Une mission cruciale dans les camps de réfugiés au Tchad

La procureure adjointe de la Cour pénale internationale (CPI), Nazhat Shameem Khan, a mené une visite d’envergure dans les camps de réfugiés situés à l’est du Tchad les 6 et 7 juillet. Son objectif ? Rencontrer les communautés darfouries déplacées par le conflit au Soudan et recueillir des témoignages directs dans le cadre de l’enquête ouverte sur les crimes commis au Darfour.

Des témoignages poignants pour éclairer la justice internationale

Accompagnée d’une délégation du Bureau du procureur, elle a écouté les récits des survivants et des victimes. « Nous devons donner une voix à ces personnes qui ont tant souffert », a-t-elle déclaré lors de cette mission. Les entretiens ont permis de documenter des crimes d’une gravité extrême : violences sexuelles systématiques, exécutions sommaires, tortures et déplacements massifs de populations.

Nazhat Shameem Khan a rappelé que ces atrocités s’inscrivent dans une enquête prioritaire de la CPI, renforcée par des déplacements récents sur le terrain. « Les souffrances endurées ne se limitent pas à un acte isolé.
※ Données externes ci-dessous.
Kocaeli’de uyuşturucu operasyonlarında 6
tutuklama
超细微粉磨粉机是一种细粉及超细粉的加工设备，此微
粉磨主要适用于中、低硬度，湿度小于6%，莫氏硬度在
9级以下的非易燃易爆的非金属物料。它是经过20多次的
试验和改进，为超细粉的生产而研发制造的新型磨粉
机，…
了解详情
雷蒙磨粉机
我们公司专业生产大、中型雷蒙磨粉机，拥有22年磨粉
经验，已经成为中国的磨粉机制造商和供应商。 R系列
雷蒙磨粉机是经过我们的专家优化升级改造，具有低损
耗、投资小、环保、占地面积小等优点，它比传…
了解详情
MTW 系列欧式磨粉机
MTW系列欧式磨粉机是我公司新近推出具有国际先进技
Vingt ans après le début de cette crise, les conséquences persistent », a-t-elle souligné, illustrant l’ampleur des traumatismes subis par les victimes.

Des échanges stratégiques avec les autorités tchadiennes

La mission s’est poursuivie à N’Djamena, où la procureure adjointe a rencontré deux figures clés du gouvernement tchadien : Abdoulaye Sabre Fadoul, ministre des Affaires étrangères et de l’Intégration africaine, ainsi que Ndolenodji Alixe Naimbaye, ministre de la Justice. Les discussions ont porté sur le renforcement de la coopération Tchad-CPI, notamment sur la lutte contre les crimes liés au genre et l’accès aux témoins.

Le Tchad, pays qui accueille le plus grand nombre de réfugiés darfouris, a réaffirmé son engagement à soutenir les travaux de la CPI. Cette visite s’inscrit dans un contexte où l’enquête de la Cour se concentre sur les crimes attribués aux Forces de soutien rapide (RSF) et à d’autres groupes armés, incluant des attaques contre des civils et des convois humanitaires.

Un engagement sans faille pour la justice et la protection des victimes

La CPI multiplie les efforts pour documenter ces violations de manière rigoureuse, en garantissant la sécurité des victimes et des témoins, en particulier les femmes et les survivantes de violences sexuelles. En se rendant sur place, la Cour réaffirme sa détermination à combattre l’impunité et à ancrer la justice internationale dans les récits des victimes.

Les autorités tchadiennes et la CPI ont convenu de poursuivre et d’approfondir leur collaboration pour assurer une réponse judiciaire efficace et protéger les droits des populations affectées.